The ability to control the entire process will always be the biggest difference between commercial jerky production and the home jerky maker.
So, what are some things that DIY jerky makers can do to elevate their jerky game? Read on to find out…
- Start with cold meat. The colder the better, without it being frozen solid. This is true of both slab style jerky and meat that will be made into ground and formed jerky. Putting the grinder head in the freezer is also a good idea. The colder the meat is, the better the fat will stabilize when the proteins are extracted during the mixing process. Starting with slightly frozen rounds will aid in the slicing process when making slab jerky.
- If you really enjoy making jerky, get a deli style meat slicer. This will offer the most control over the slicing process when making slab style jerky. Being able to control the thickness of the slices very accurately will make cooking the jerky consistently a much easier proposition.
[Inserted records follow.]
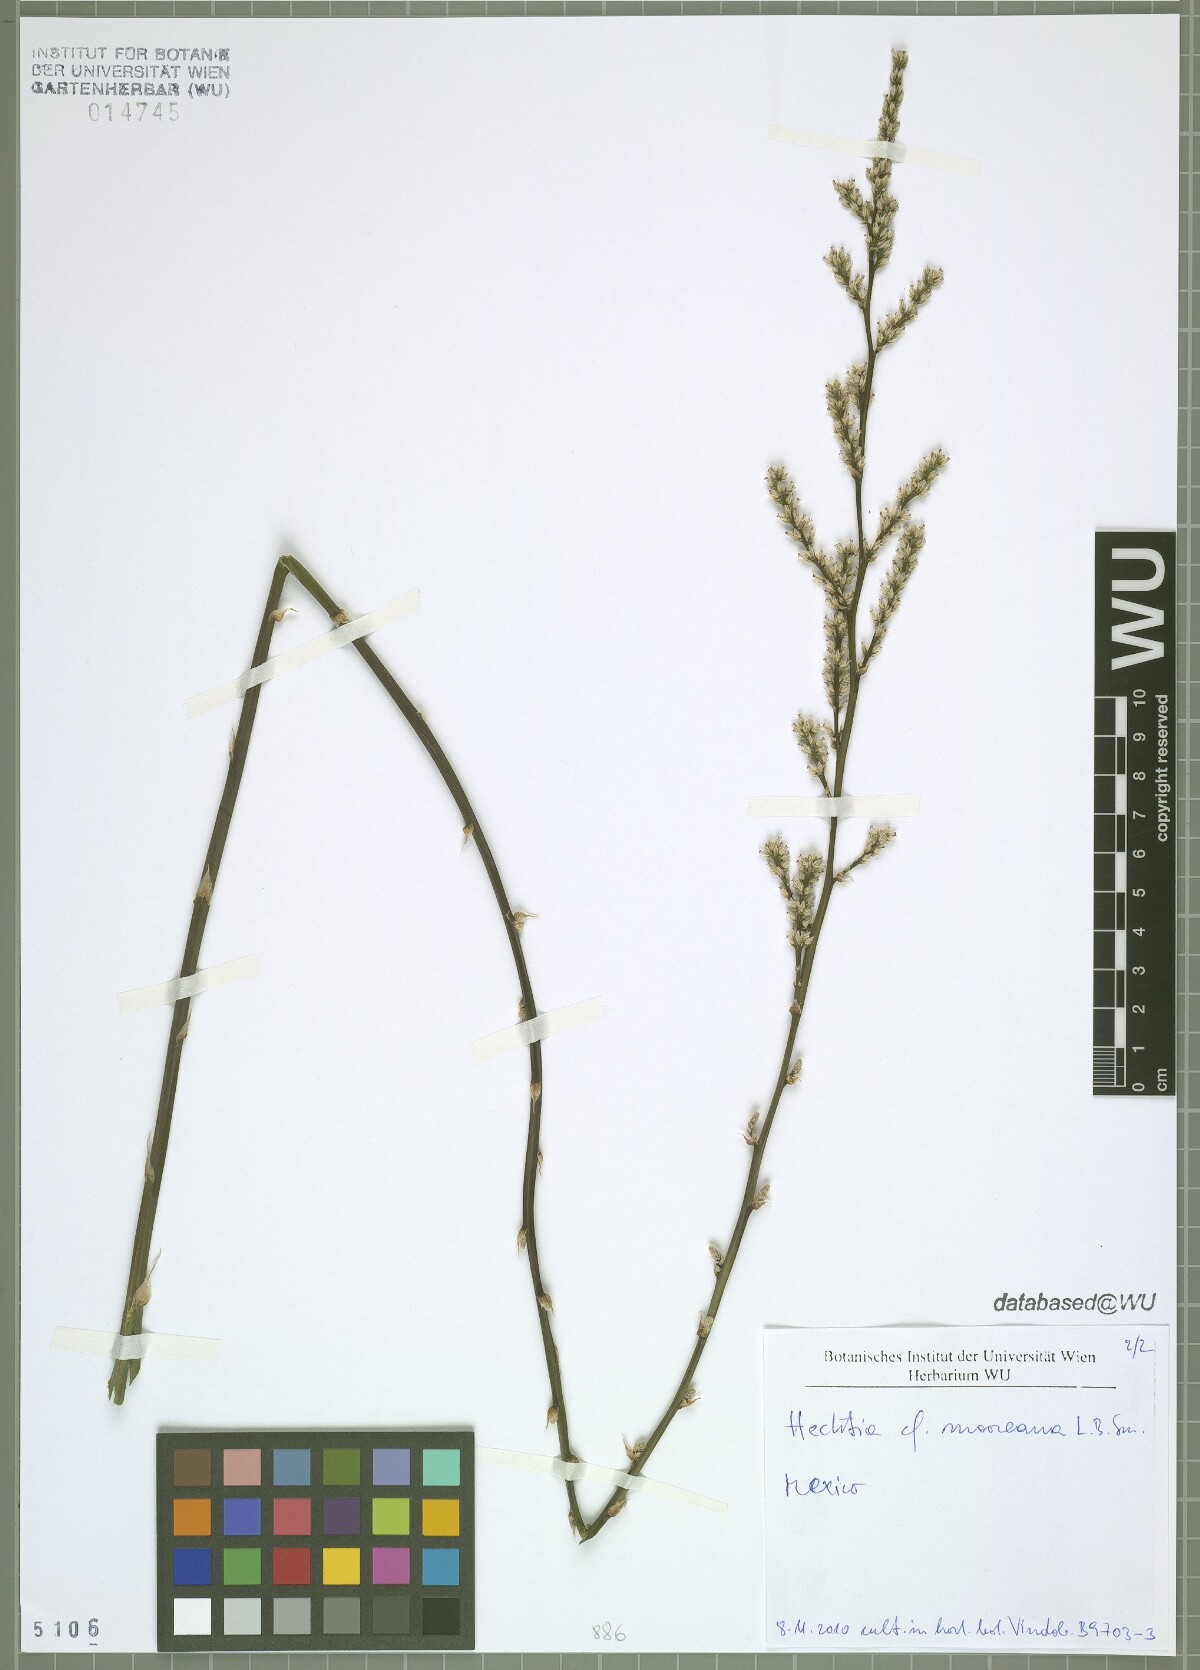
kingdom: Plantae
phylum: Tracheophyta
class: Liliopsida
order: Poales
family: Bromeliaceae
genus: Hechtia
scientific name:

- When making beef sticks or other types of ground and formed jerky, don’t skimp on the mixing. We typically mix commercial beef stick batter for around 10 minutes to get the batter to a very sticky and firm consistency. This will give the finished product much better texture and “bite”. It is important to keep the mixture very cold during this process, if it is allowed to warm to the point where the fat becomes greasy, the finished consistency will not be good.
- A wise man once said, “Internal Temperature Never Lies” and the same is true when it comes to jerky. Whether one is cooking ground and formed jerky or slab jerky, the internal temperature will tell you when it’s cooked. While the USDA Guideline is 160F for beef to ensure that all microorganisms like e coli are killed. Commercial jerky is typically cooked to 165F on a “wet bulb” measurement, which accounts for the insulate properties of moisture in the meat that is being cooked.
- Another commercial jerky “hack” to keep the jerky more moist and tender, without upsetting the active water level, is to move the cooked jerky directly into a refrigerated area. This helps to cool the jerky more quickly and arrest the cooking (moisture loss) process more rapidly.
- The ultimate commercial jerky hack for managing active water is one of the most commonly used ingredients in the food preservation industry… sugar. Sugar is used even more widely than salt to help stabilize active water and to help prevent food from spoiling as rapidly. And sugar has a taste that is pleasing to most people.
Jerky comes from the simplest roots based on the fundamental human need to preserve food to sustain life. Technology has helped to make it a safer food item than it started out. That said, making jerky at home is simple and should not be overlooked from both the enjoyment and food preservation perspectives. There is much joy to be realized in making a batch of jerky that perfectly suits one’s personal taste. Learning how to make great jerky the old fashioned way, without tens of thousands of dollars worth of equipment, is a very satisfying and useful skill to have in one’s proverbial toolbox.